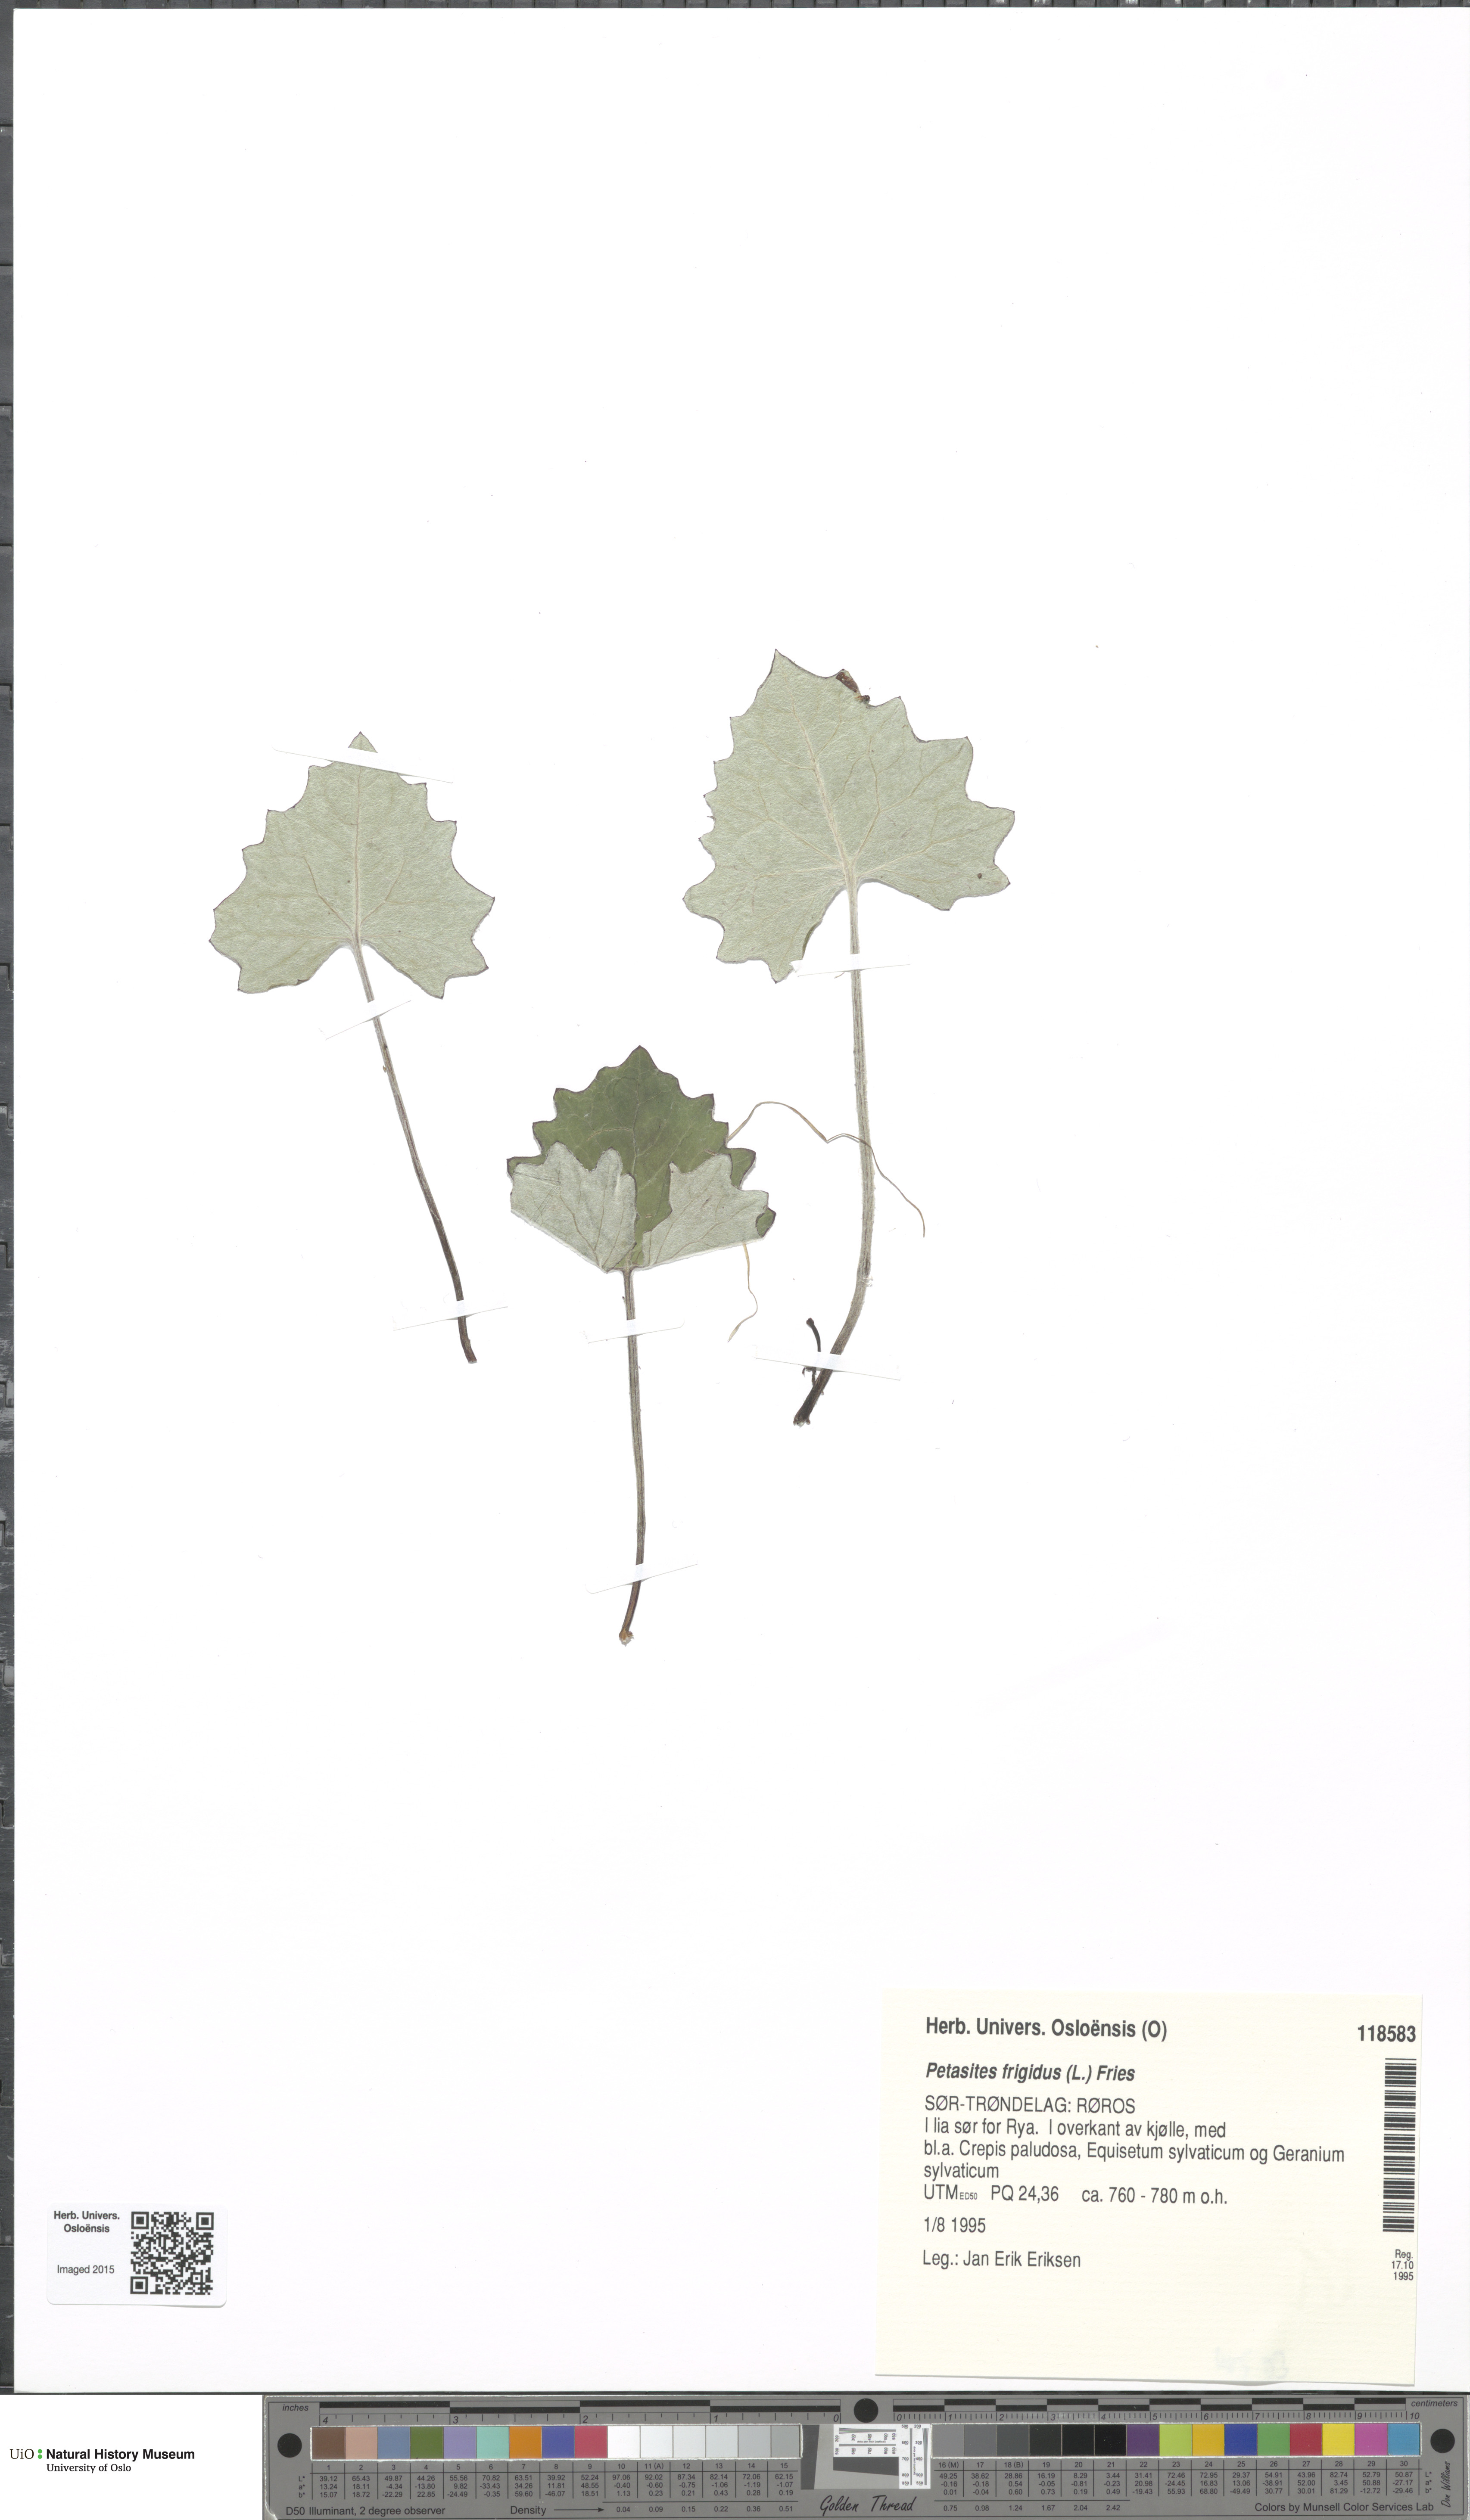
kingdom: Plantae
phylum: Tracheophyta
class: Magnoliopsida
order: Asterales
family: Asteraceae
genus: Petasites
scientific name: Petasites frigidus
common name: Arctic butterbur
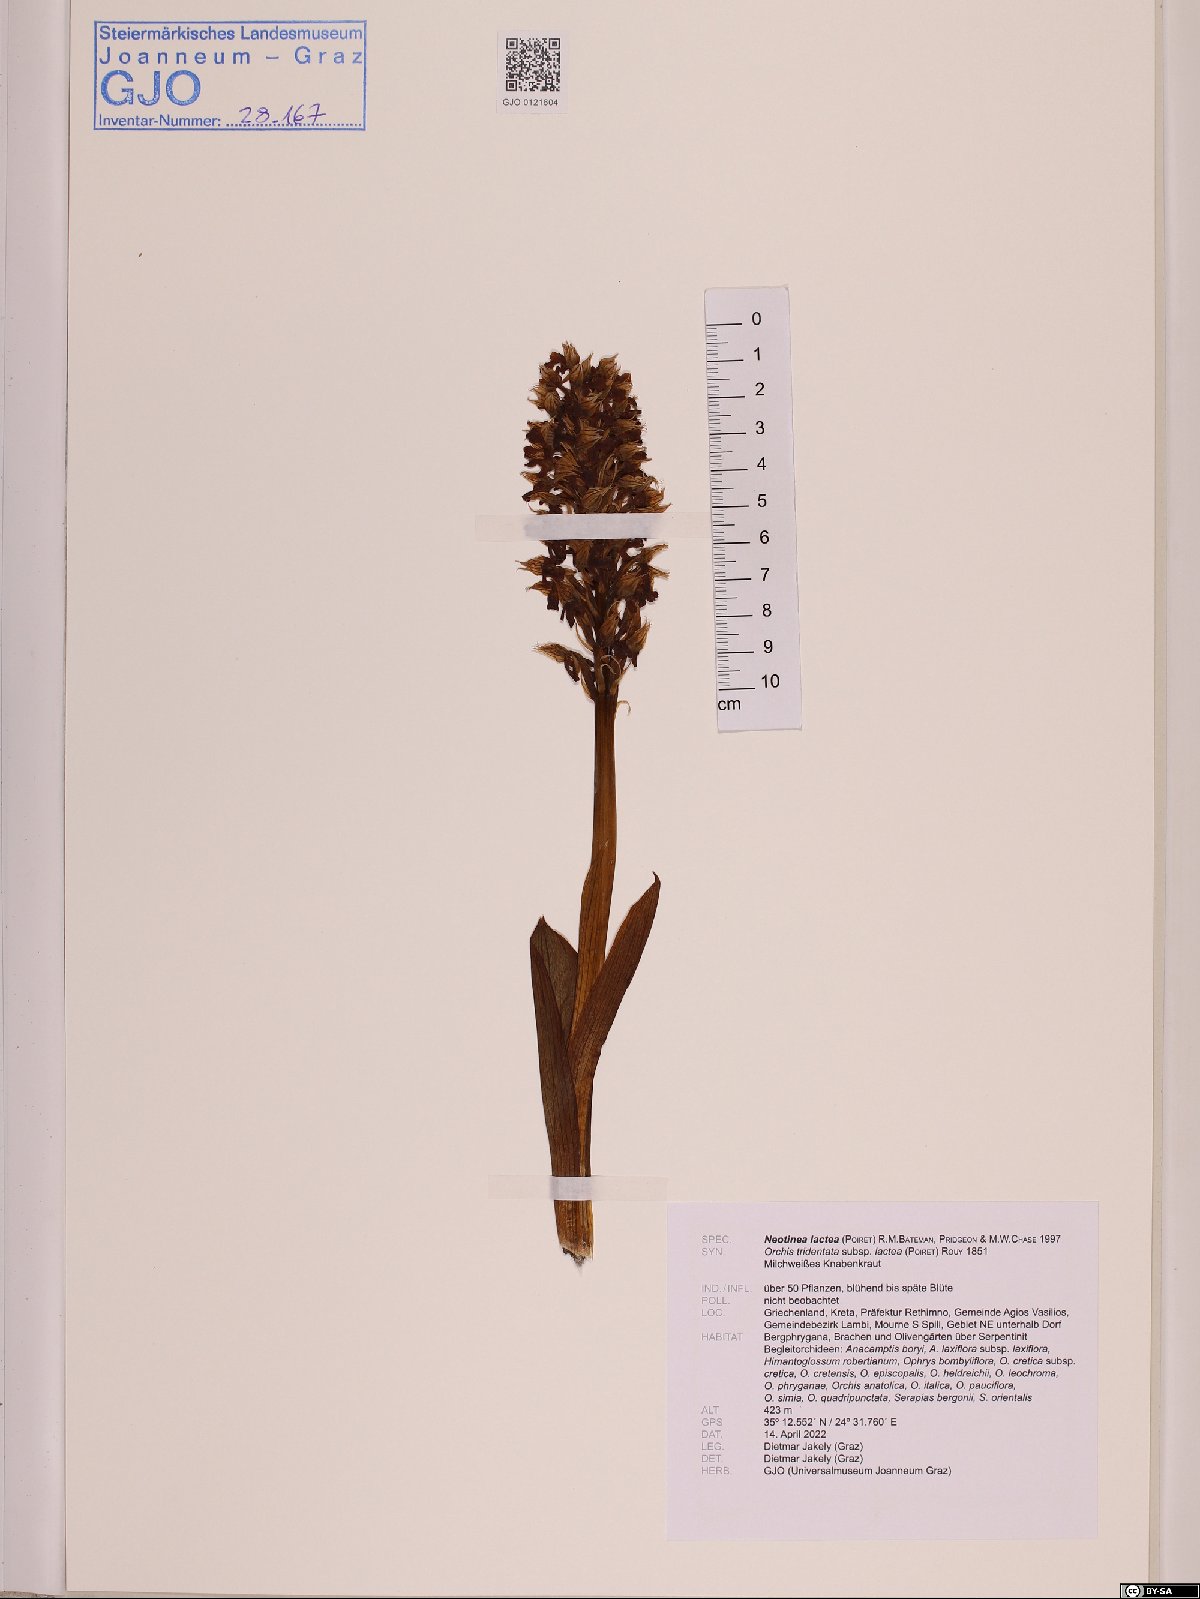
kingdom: Plantae
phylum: Tracheophyta
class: Liliopsida
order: Asparagales
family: Orchidaceae
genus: Neotinea
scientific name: Neotinea lactea
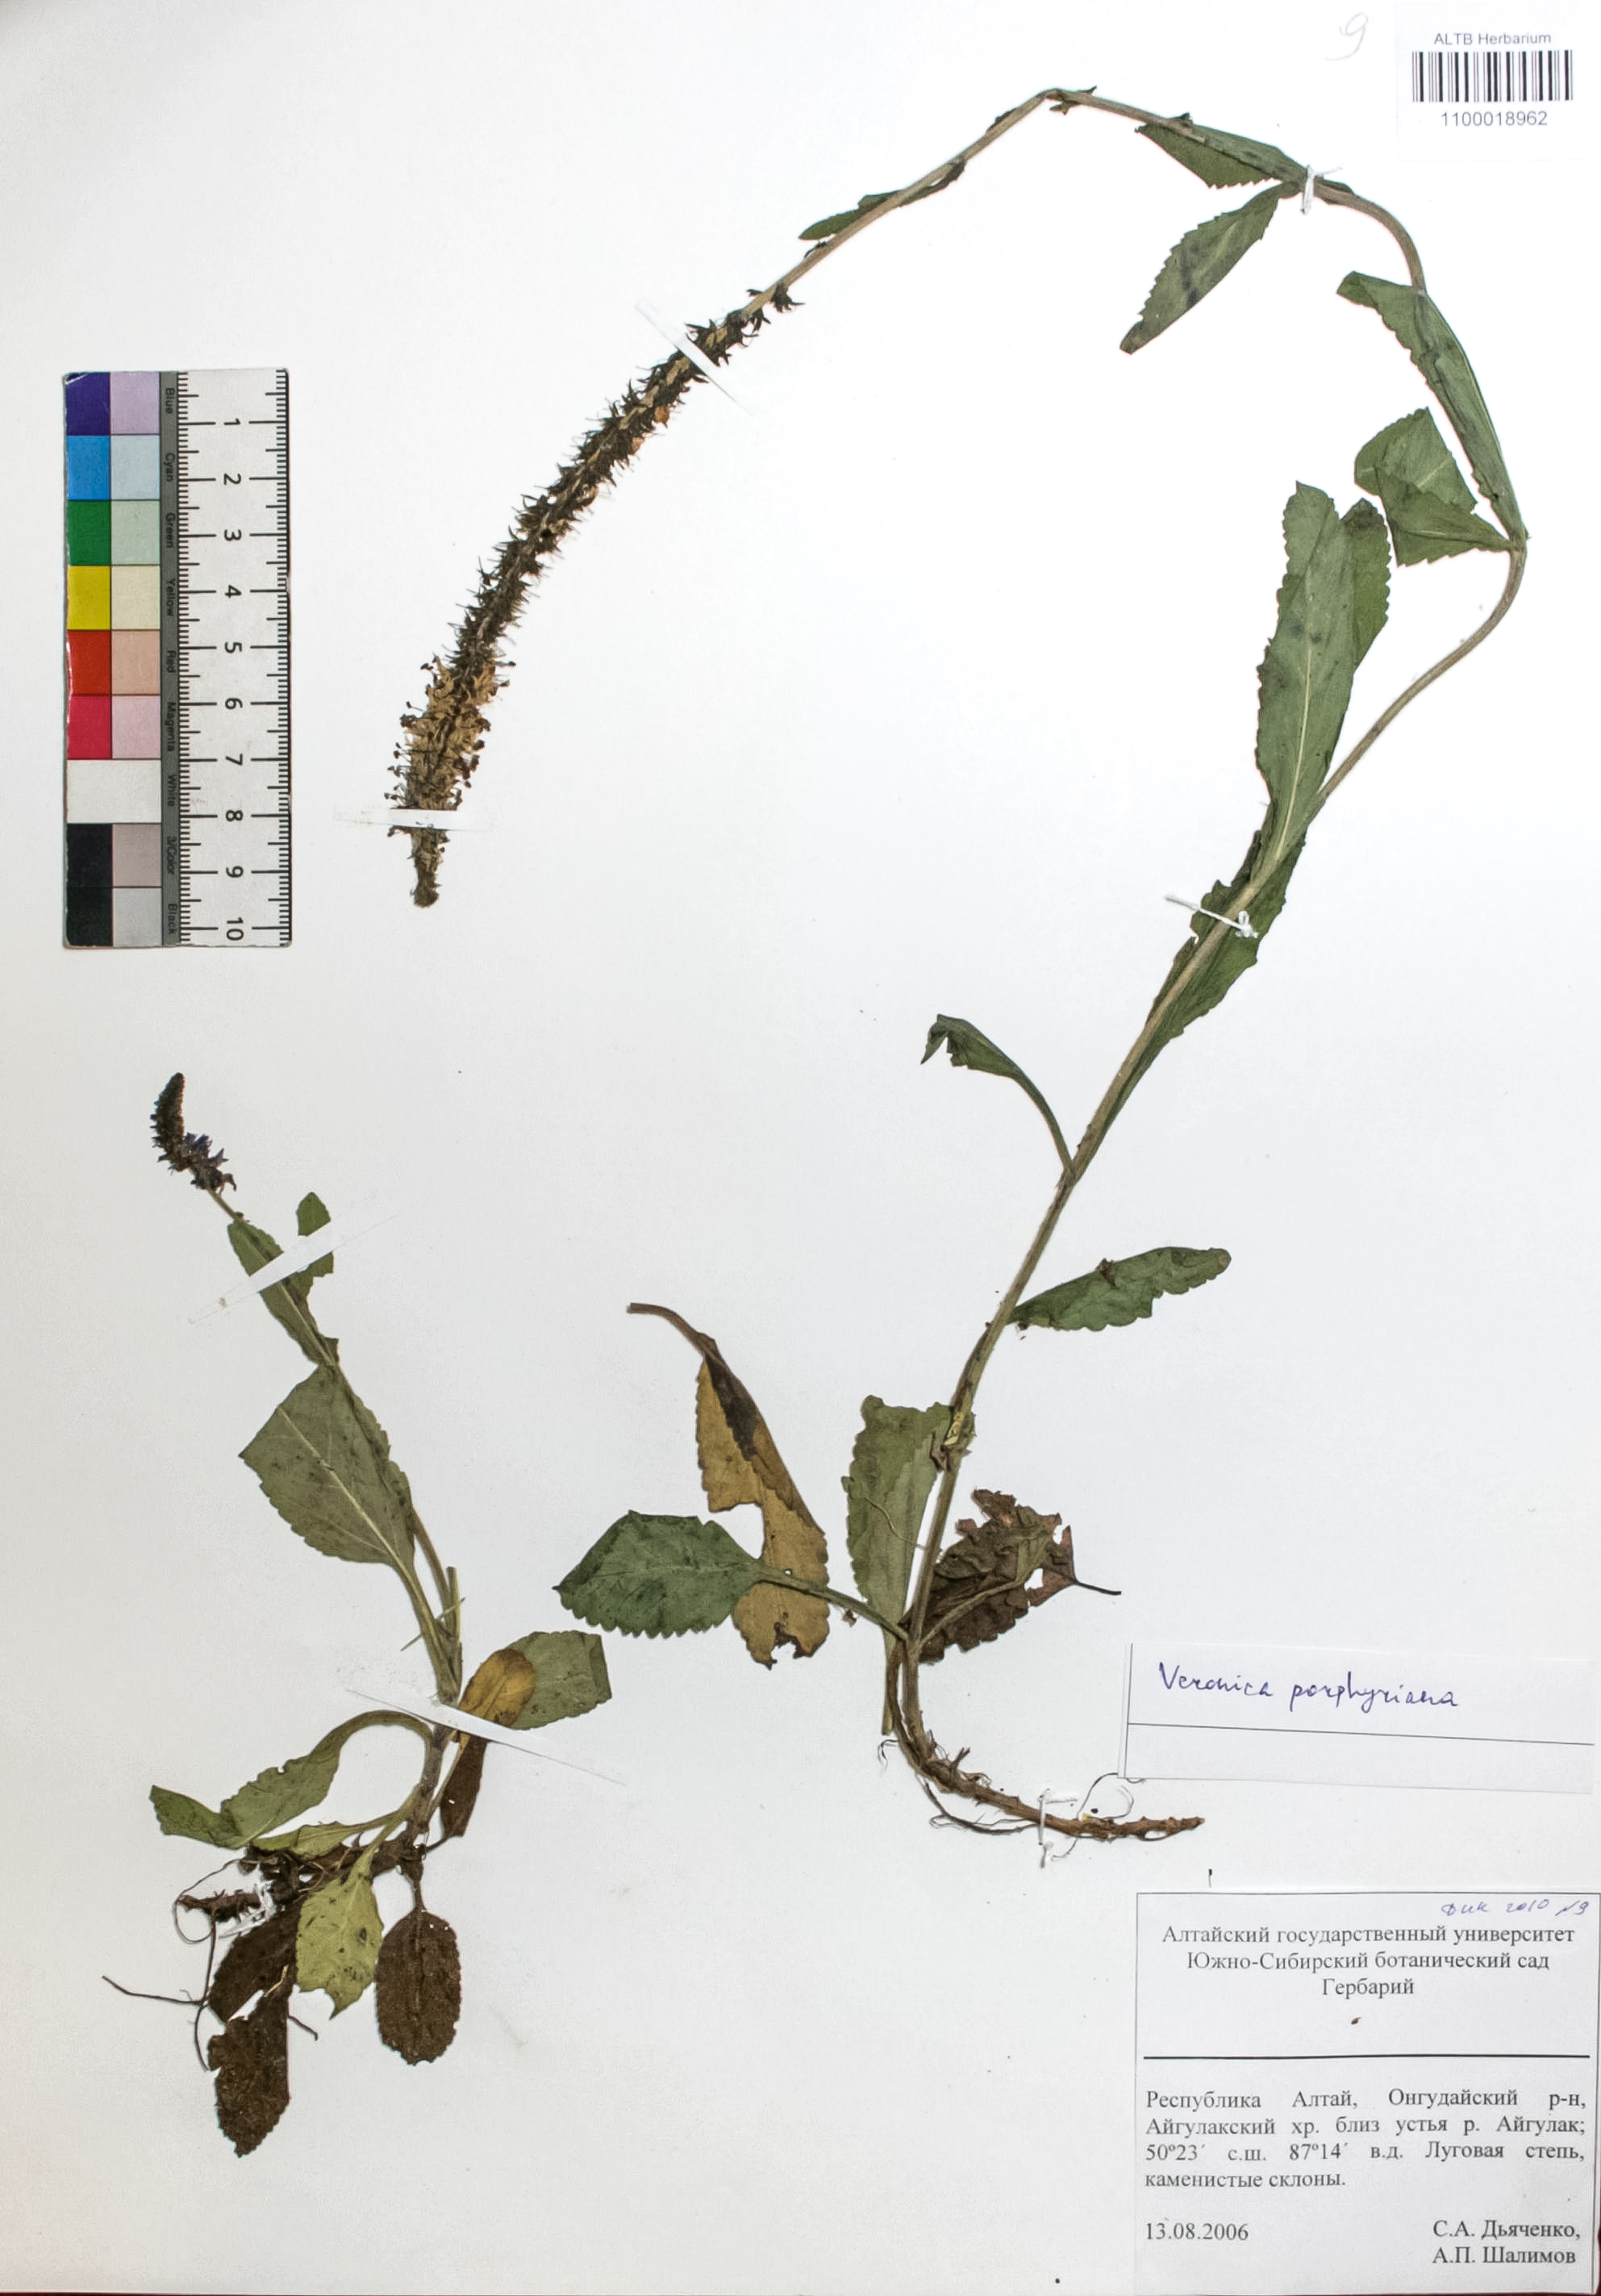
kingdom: Plantae
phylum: Tracheophyta
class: Magnoliopsida
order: Lamiales
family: Plantaginaceae
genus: Veronica
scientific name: Veronica porphyriana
---------------
Copy out every line above word for word, leaving out the pictures.

** REPLY TO THE TASK **
kingdom: Plantae
phylum: Tracheophyta
class: Magnoliopsida
order: Asterales
family: Asteraceae
genus: Petasites
scientific name: Petasites frigidus
common name: Arctic butterbur
kingdom: Plantae
phylum: Tracheophyta
class: Liliopsida
order: Asparagales
family: Orchidaceae
genus: Neotinea
scientific name: Neotinea lactea
kingdom: Plantae
phylum: Tracheophyta
class: Magnoliopsida
order: Lamiales
family: Plantaginaceae
genus: Veronica
scientific name: Veronica porphyriana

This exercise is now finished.